Scan the records that follow, and whenever a line has the word "high", copy it.

(RECORDS FOR THIS EXERCISE Opens)

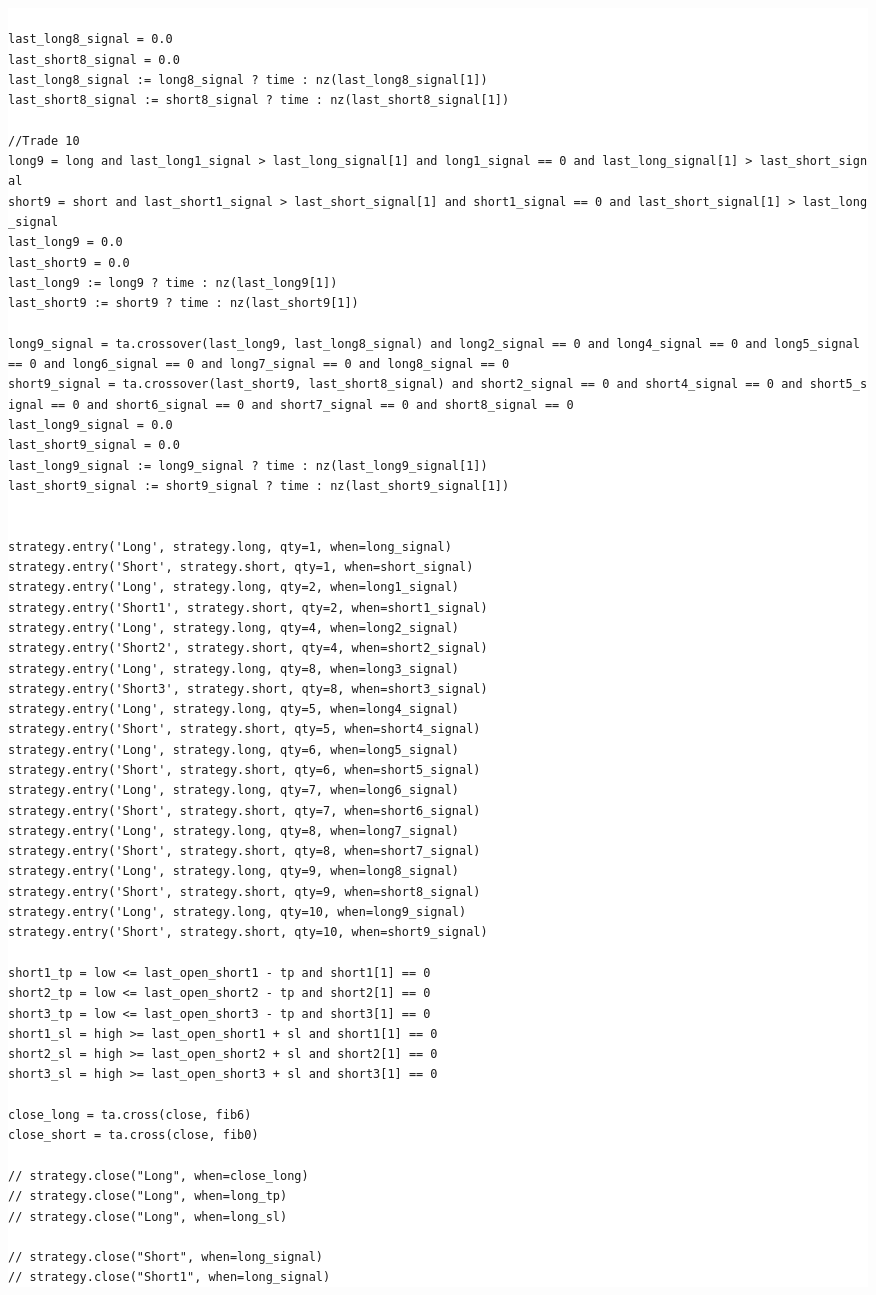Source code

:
 ``` pinescript

last_long8_signal = 0.0
last_short8_signal = 0.0
last_long8_signal := long8_signal ? time : nz(last_long8_signal[1])
last_short8_signal := short8_signal ? time : nz(last_short8_signal[1])

//Trade 10
long9 = long and last_long1_signal > last_long_signal[1] and long1_signal == 0 and last_long_signal[1] > last_short_signal
short9 = short and last_short1_signal > last_short_signal[1] and short1_signal == 0 and last_short_signal[1] > last_long_signal
last_long9 = 0.0
last_short9 = 0.0
last_long9 := long9 ? time : nz(last_long9[1])
last_short9 := short9 ? time : nz(last_short9[1])

long9_signal = ta.crossover(last_long9, last_long8_signal) and long2_signal == 0 and long4_signal == 0 and long5_signal == 0 and long6_signal == 0 and long7_signal == 0 and long8_signal == 0
short9_signal = ta.crossover(last_short9, last_short8_signal) and short2_signal == 0 and short4_signal == 0 and short5_signal == 0 and short6_signal == 0 and short7_signal == 0 and short8_signal == 0
last_long9_signal = 0.0
last_short9_signal = 0.0
last_long9_signal := long9_signal ? time : nz(last_long9_signal[1])
last_short9_signal := short9_signal ? time : nz(last_short9_signal[1])


strategy.entry('Long', strategy.long, qty=1, when=long_signal)
strategy.entry('Short', strategy.short, qty=1, when=short_signal)
strategy.entry('Long', strategy.long, qty=2, when=long1_signal)
strategy.entry('Short1', strategy.short, qty=2, when=short1_signal)
strategy.entry('Long', strategy.long, qty=4, when=long2_signal)
strategy.entry('Short2', strategy.short, qty=4, when=short2_signal)
strategy.entry('Long', strategy.long, qty=8, when=long3_signal)
strategy.entry('Short3', strategy.short, qty=8, when=short3_signal)
strategy.entry('Long', strategy.long, qty=5, when=long4_signal)
strategy.entry('Short', strategy.short, qty=5, when=short4_signal)
strategy.entry('Long', strategy.long, qty=6, when=long5_signal)
strategy.entry('Short', strategy.short, qty=6, when=short5_signal)
strategy.entry('Long', strategy.long, qty=7, when=long6_signal)
strategy.entry('Short', strategy.short, qty=7, when=short6_signal)
strategy.entry('Long', strategy.long, qty=8, when=long7_signal)
strategy.entry('Short', strategy.short, qty=8, when=short7_signal)
strategy.entry('Long', strategy.long, qty=9, when=long8_signal)
strategy.entry('Short', strategy.short, qty=9, when=short8_signal)
strategy.entry('Long', strategy.long, qty=10, when=long9_signal)
strategy.entry('Short', strategy.short, qty=10, when=short9_signal)

short1_tp = low <= last_open_short1 - tp and short1[1] == 0
short2_tp = low <= last_open_short2 - tp and short2[1] == 0
short3_tp = low <= last_open_short3 - tp and short3[1] == 0
short1_sl = high >= last_open_short1 + sl and short1[1] == 0
short2_sl = high >= last_open_short2 + sl and short2[1] == 0
short3_sl = high >= last_open_short3 + sl and short3[1] == 0

close_long = ta.cross(close, fib6)
close_short = ta.cross(close, fib0)

// strategy.close("Long", when=close_long)
// strategy.close("Long", when=long_tp)
// strategy.close("Long", when=long_sl)

// strategy.close("Short", when=long_signal)
// strategy.close("Short1", when=long_signal)
```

(RECORDS FOR THIS EXERCISE Closes)

■ SOLUTION FOR THIS TASK
short1_sl = high >= last_open_short1 + sl and short1[1] == 0
short2_sl = high >= last_open_short2 + sl and short2[1] == 0
short3_sl = high >= last_open_short3 + sl and short3[1] == 0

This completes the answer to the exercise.